## Document

Studio album by Hal Ketchum
- Released: September 22, 1992
- Studio: Jack's Tracks (Nashville, Tennessee)
- Genre: Country
- Length: 37:16
- Label: Curb
- Producer: Allen Reynolds Jim Rooney

Hal Ketchum chronology
| Past the Point of Rescue (1991) | Sure Love (1992) | Every Little Word (1994) |

Singles from Sure Love
- "Sure Love" Released: September 21, 1992; "Hearts Are Gonna Roll" Released: February 15, 1993; "Mama Knows the Highway" Released: June 14, 1993; "Someplace Far Away (Careful What You're Dreaming)" Released: September 13, 1993;

= Sure Love (album) =

Sure Love is the third studio album American country music artist Hal Ketchum. It was released in 1992 (see 1992 in country music) on Curb Records. The album produced four chart singles on the Billboard Hot Country Singles & Tracks (now Hot Country Songs) charts. In order of release, these were the title track, "Hearts Are Gonna Roll", "Mama Knows the Highway", and "Someplace Far Away" (which was re-titled "Someplace Far Away (Careful What You're Dreaming)" upon release to radio). Respectively, these reached #3, #2, #8, and #24 on the country charts.

## Exercise 1
Please lay out the listing's lines as a JSON list of strings, one string per line and blank lines left out, from the first line of the listing through the line holding "export const myFeature", inclusive.
The Sure Love article and the listing have no connection to each other.

## Provided information
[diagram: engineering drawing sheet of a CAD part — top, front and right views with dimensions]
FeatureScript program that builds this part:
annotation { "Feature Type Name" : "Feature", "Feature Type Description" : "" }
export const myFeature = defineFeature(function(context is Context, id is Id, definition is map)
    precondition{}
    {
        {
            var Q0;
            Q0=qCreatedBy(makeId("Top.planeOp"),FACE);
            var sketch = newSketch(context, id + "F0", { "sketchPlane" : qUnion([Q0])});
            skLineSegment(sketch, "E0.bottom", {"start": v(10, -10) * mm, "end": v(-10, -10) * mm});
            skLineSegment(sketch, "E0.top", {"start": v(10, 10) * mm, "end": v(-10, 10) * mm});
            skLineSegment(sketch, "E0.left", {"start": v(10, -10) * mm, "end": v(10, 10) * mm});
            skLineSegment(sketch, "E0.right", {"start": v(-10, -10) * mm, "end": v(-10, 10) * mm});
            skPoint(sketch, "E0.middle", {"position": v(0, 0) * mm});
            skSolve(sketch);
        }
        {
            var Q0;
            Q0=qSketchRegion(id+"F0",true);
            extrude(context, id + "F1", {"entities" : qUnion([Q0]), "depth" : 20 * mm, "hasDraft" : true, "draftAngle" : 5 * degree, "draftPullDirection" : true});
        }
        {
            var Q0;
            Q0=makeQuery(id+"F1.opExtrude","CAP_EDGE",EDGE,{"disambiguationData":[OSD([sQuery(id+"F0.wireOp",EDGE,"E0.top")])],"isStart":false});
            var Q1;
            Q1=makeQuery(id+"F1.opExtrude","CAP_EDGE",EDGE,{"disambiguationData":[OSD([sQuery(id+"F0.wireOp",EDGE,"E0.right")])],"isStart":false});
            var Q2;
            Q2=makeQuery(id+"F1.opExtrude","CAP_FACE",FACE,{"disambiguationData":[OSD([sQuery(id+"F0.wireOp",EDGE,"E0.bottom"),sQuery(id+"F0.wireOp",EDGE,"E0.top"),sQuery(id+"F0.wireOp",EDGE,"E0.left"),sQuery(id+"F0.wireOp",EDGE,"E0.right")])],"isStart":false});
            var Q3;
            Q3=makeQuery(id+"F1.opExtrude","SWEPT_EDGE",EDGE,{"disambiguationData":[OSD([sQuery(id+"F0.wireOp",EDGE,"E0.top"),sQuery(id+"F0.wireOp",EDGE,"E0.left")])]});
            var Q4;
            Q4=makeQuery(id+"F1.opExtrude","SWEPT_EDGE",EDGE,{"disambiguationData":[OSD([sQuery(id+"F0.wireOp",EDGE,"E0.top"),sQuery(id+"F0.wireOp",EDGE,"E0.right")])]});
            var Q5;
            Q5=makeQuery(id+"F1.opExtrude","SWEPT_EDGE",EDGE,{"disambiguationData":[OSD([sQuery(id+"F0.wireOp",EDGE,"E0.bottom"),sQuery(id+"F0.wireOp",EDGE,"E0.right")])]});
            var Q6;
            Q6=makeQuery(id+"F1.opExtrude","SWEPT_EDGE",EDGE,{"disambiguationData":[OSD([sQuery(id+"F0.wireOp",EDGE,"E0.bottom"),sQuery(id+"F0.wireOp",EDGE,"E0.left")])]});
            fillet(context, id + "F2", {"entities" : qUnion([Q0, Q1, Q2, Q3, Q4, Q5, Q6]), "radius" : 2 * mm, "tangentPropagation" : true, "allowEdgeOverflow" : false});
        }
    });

## Exercise 2
Answer these from the Sure Love article:
(a) At which studio was the album recorded?
(b) What peak position did "Hearts Are Gonna Roll" reach on the country charts?
(c) On what date was "Mama Knows the Highway" released as a single?

## Task solution 1
[
  "[diagram: engineering drawing sheet of a CAD part — top, front and right views with dimensions]",
  "FeatureScript program that builds this part:",
  "annotation { \"Feature Type Name\" : \"Feature\", \"Feature Type Description\" : \"\" }",
  "export const myFeature = defineFeature(function(context is Context, id is Id, definition is map)"
]

## Task solution 2
(a) Jack's Tracks (Nashville, Tennessee)
(b) #2
(c) June 14, 1993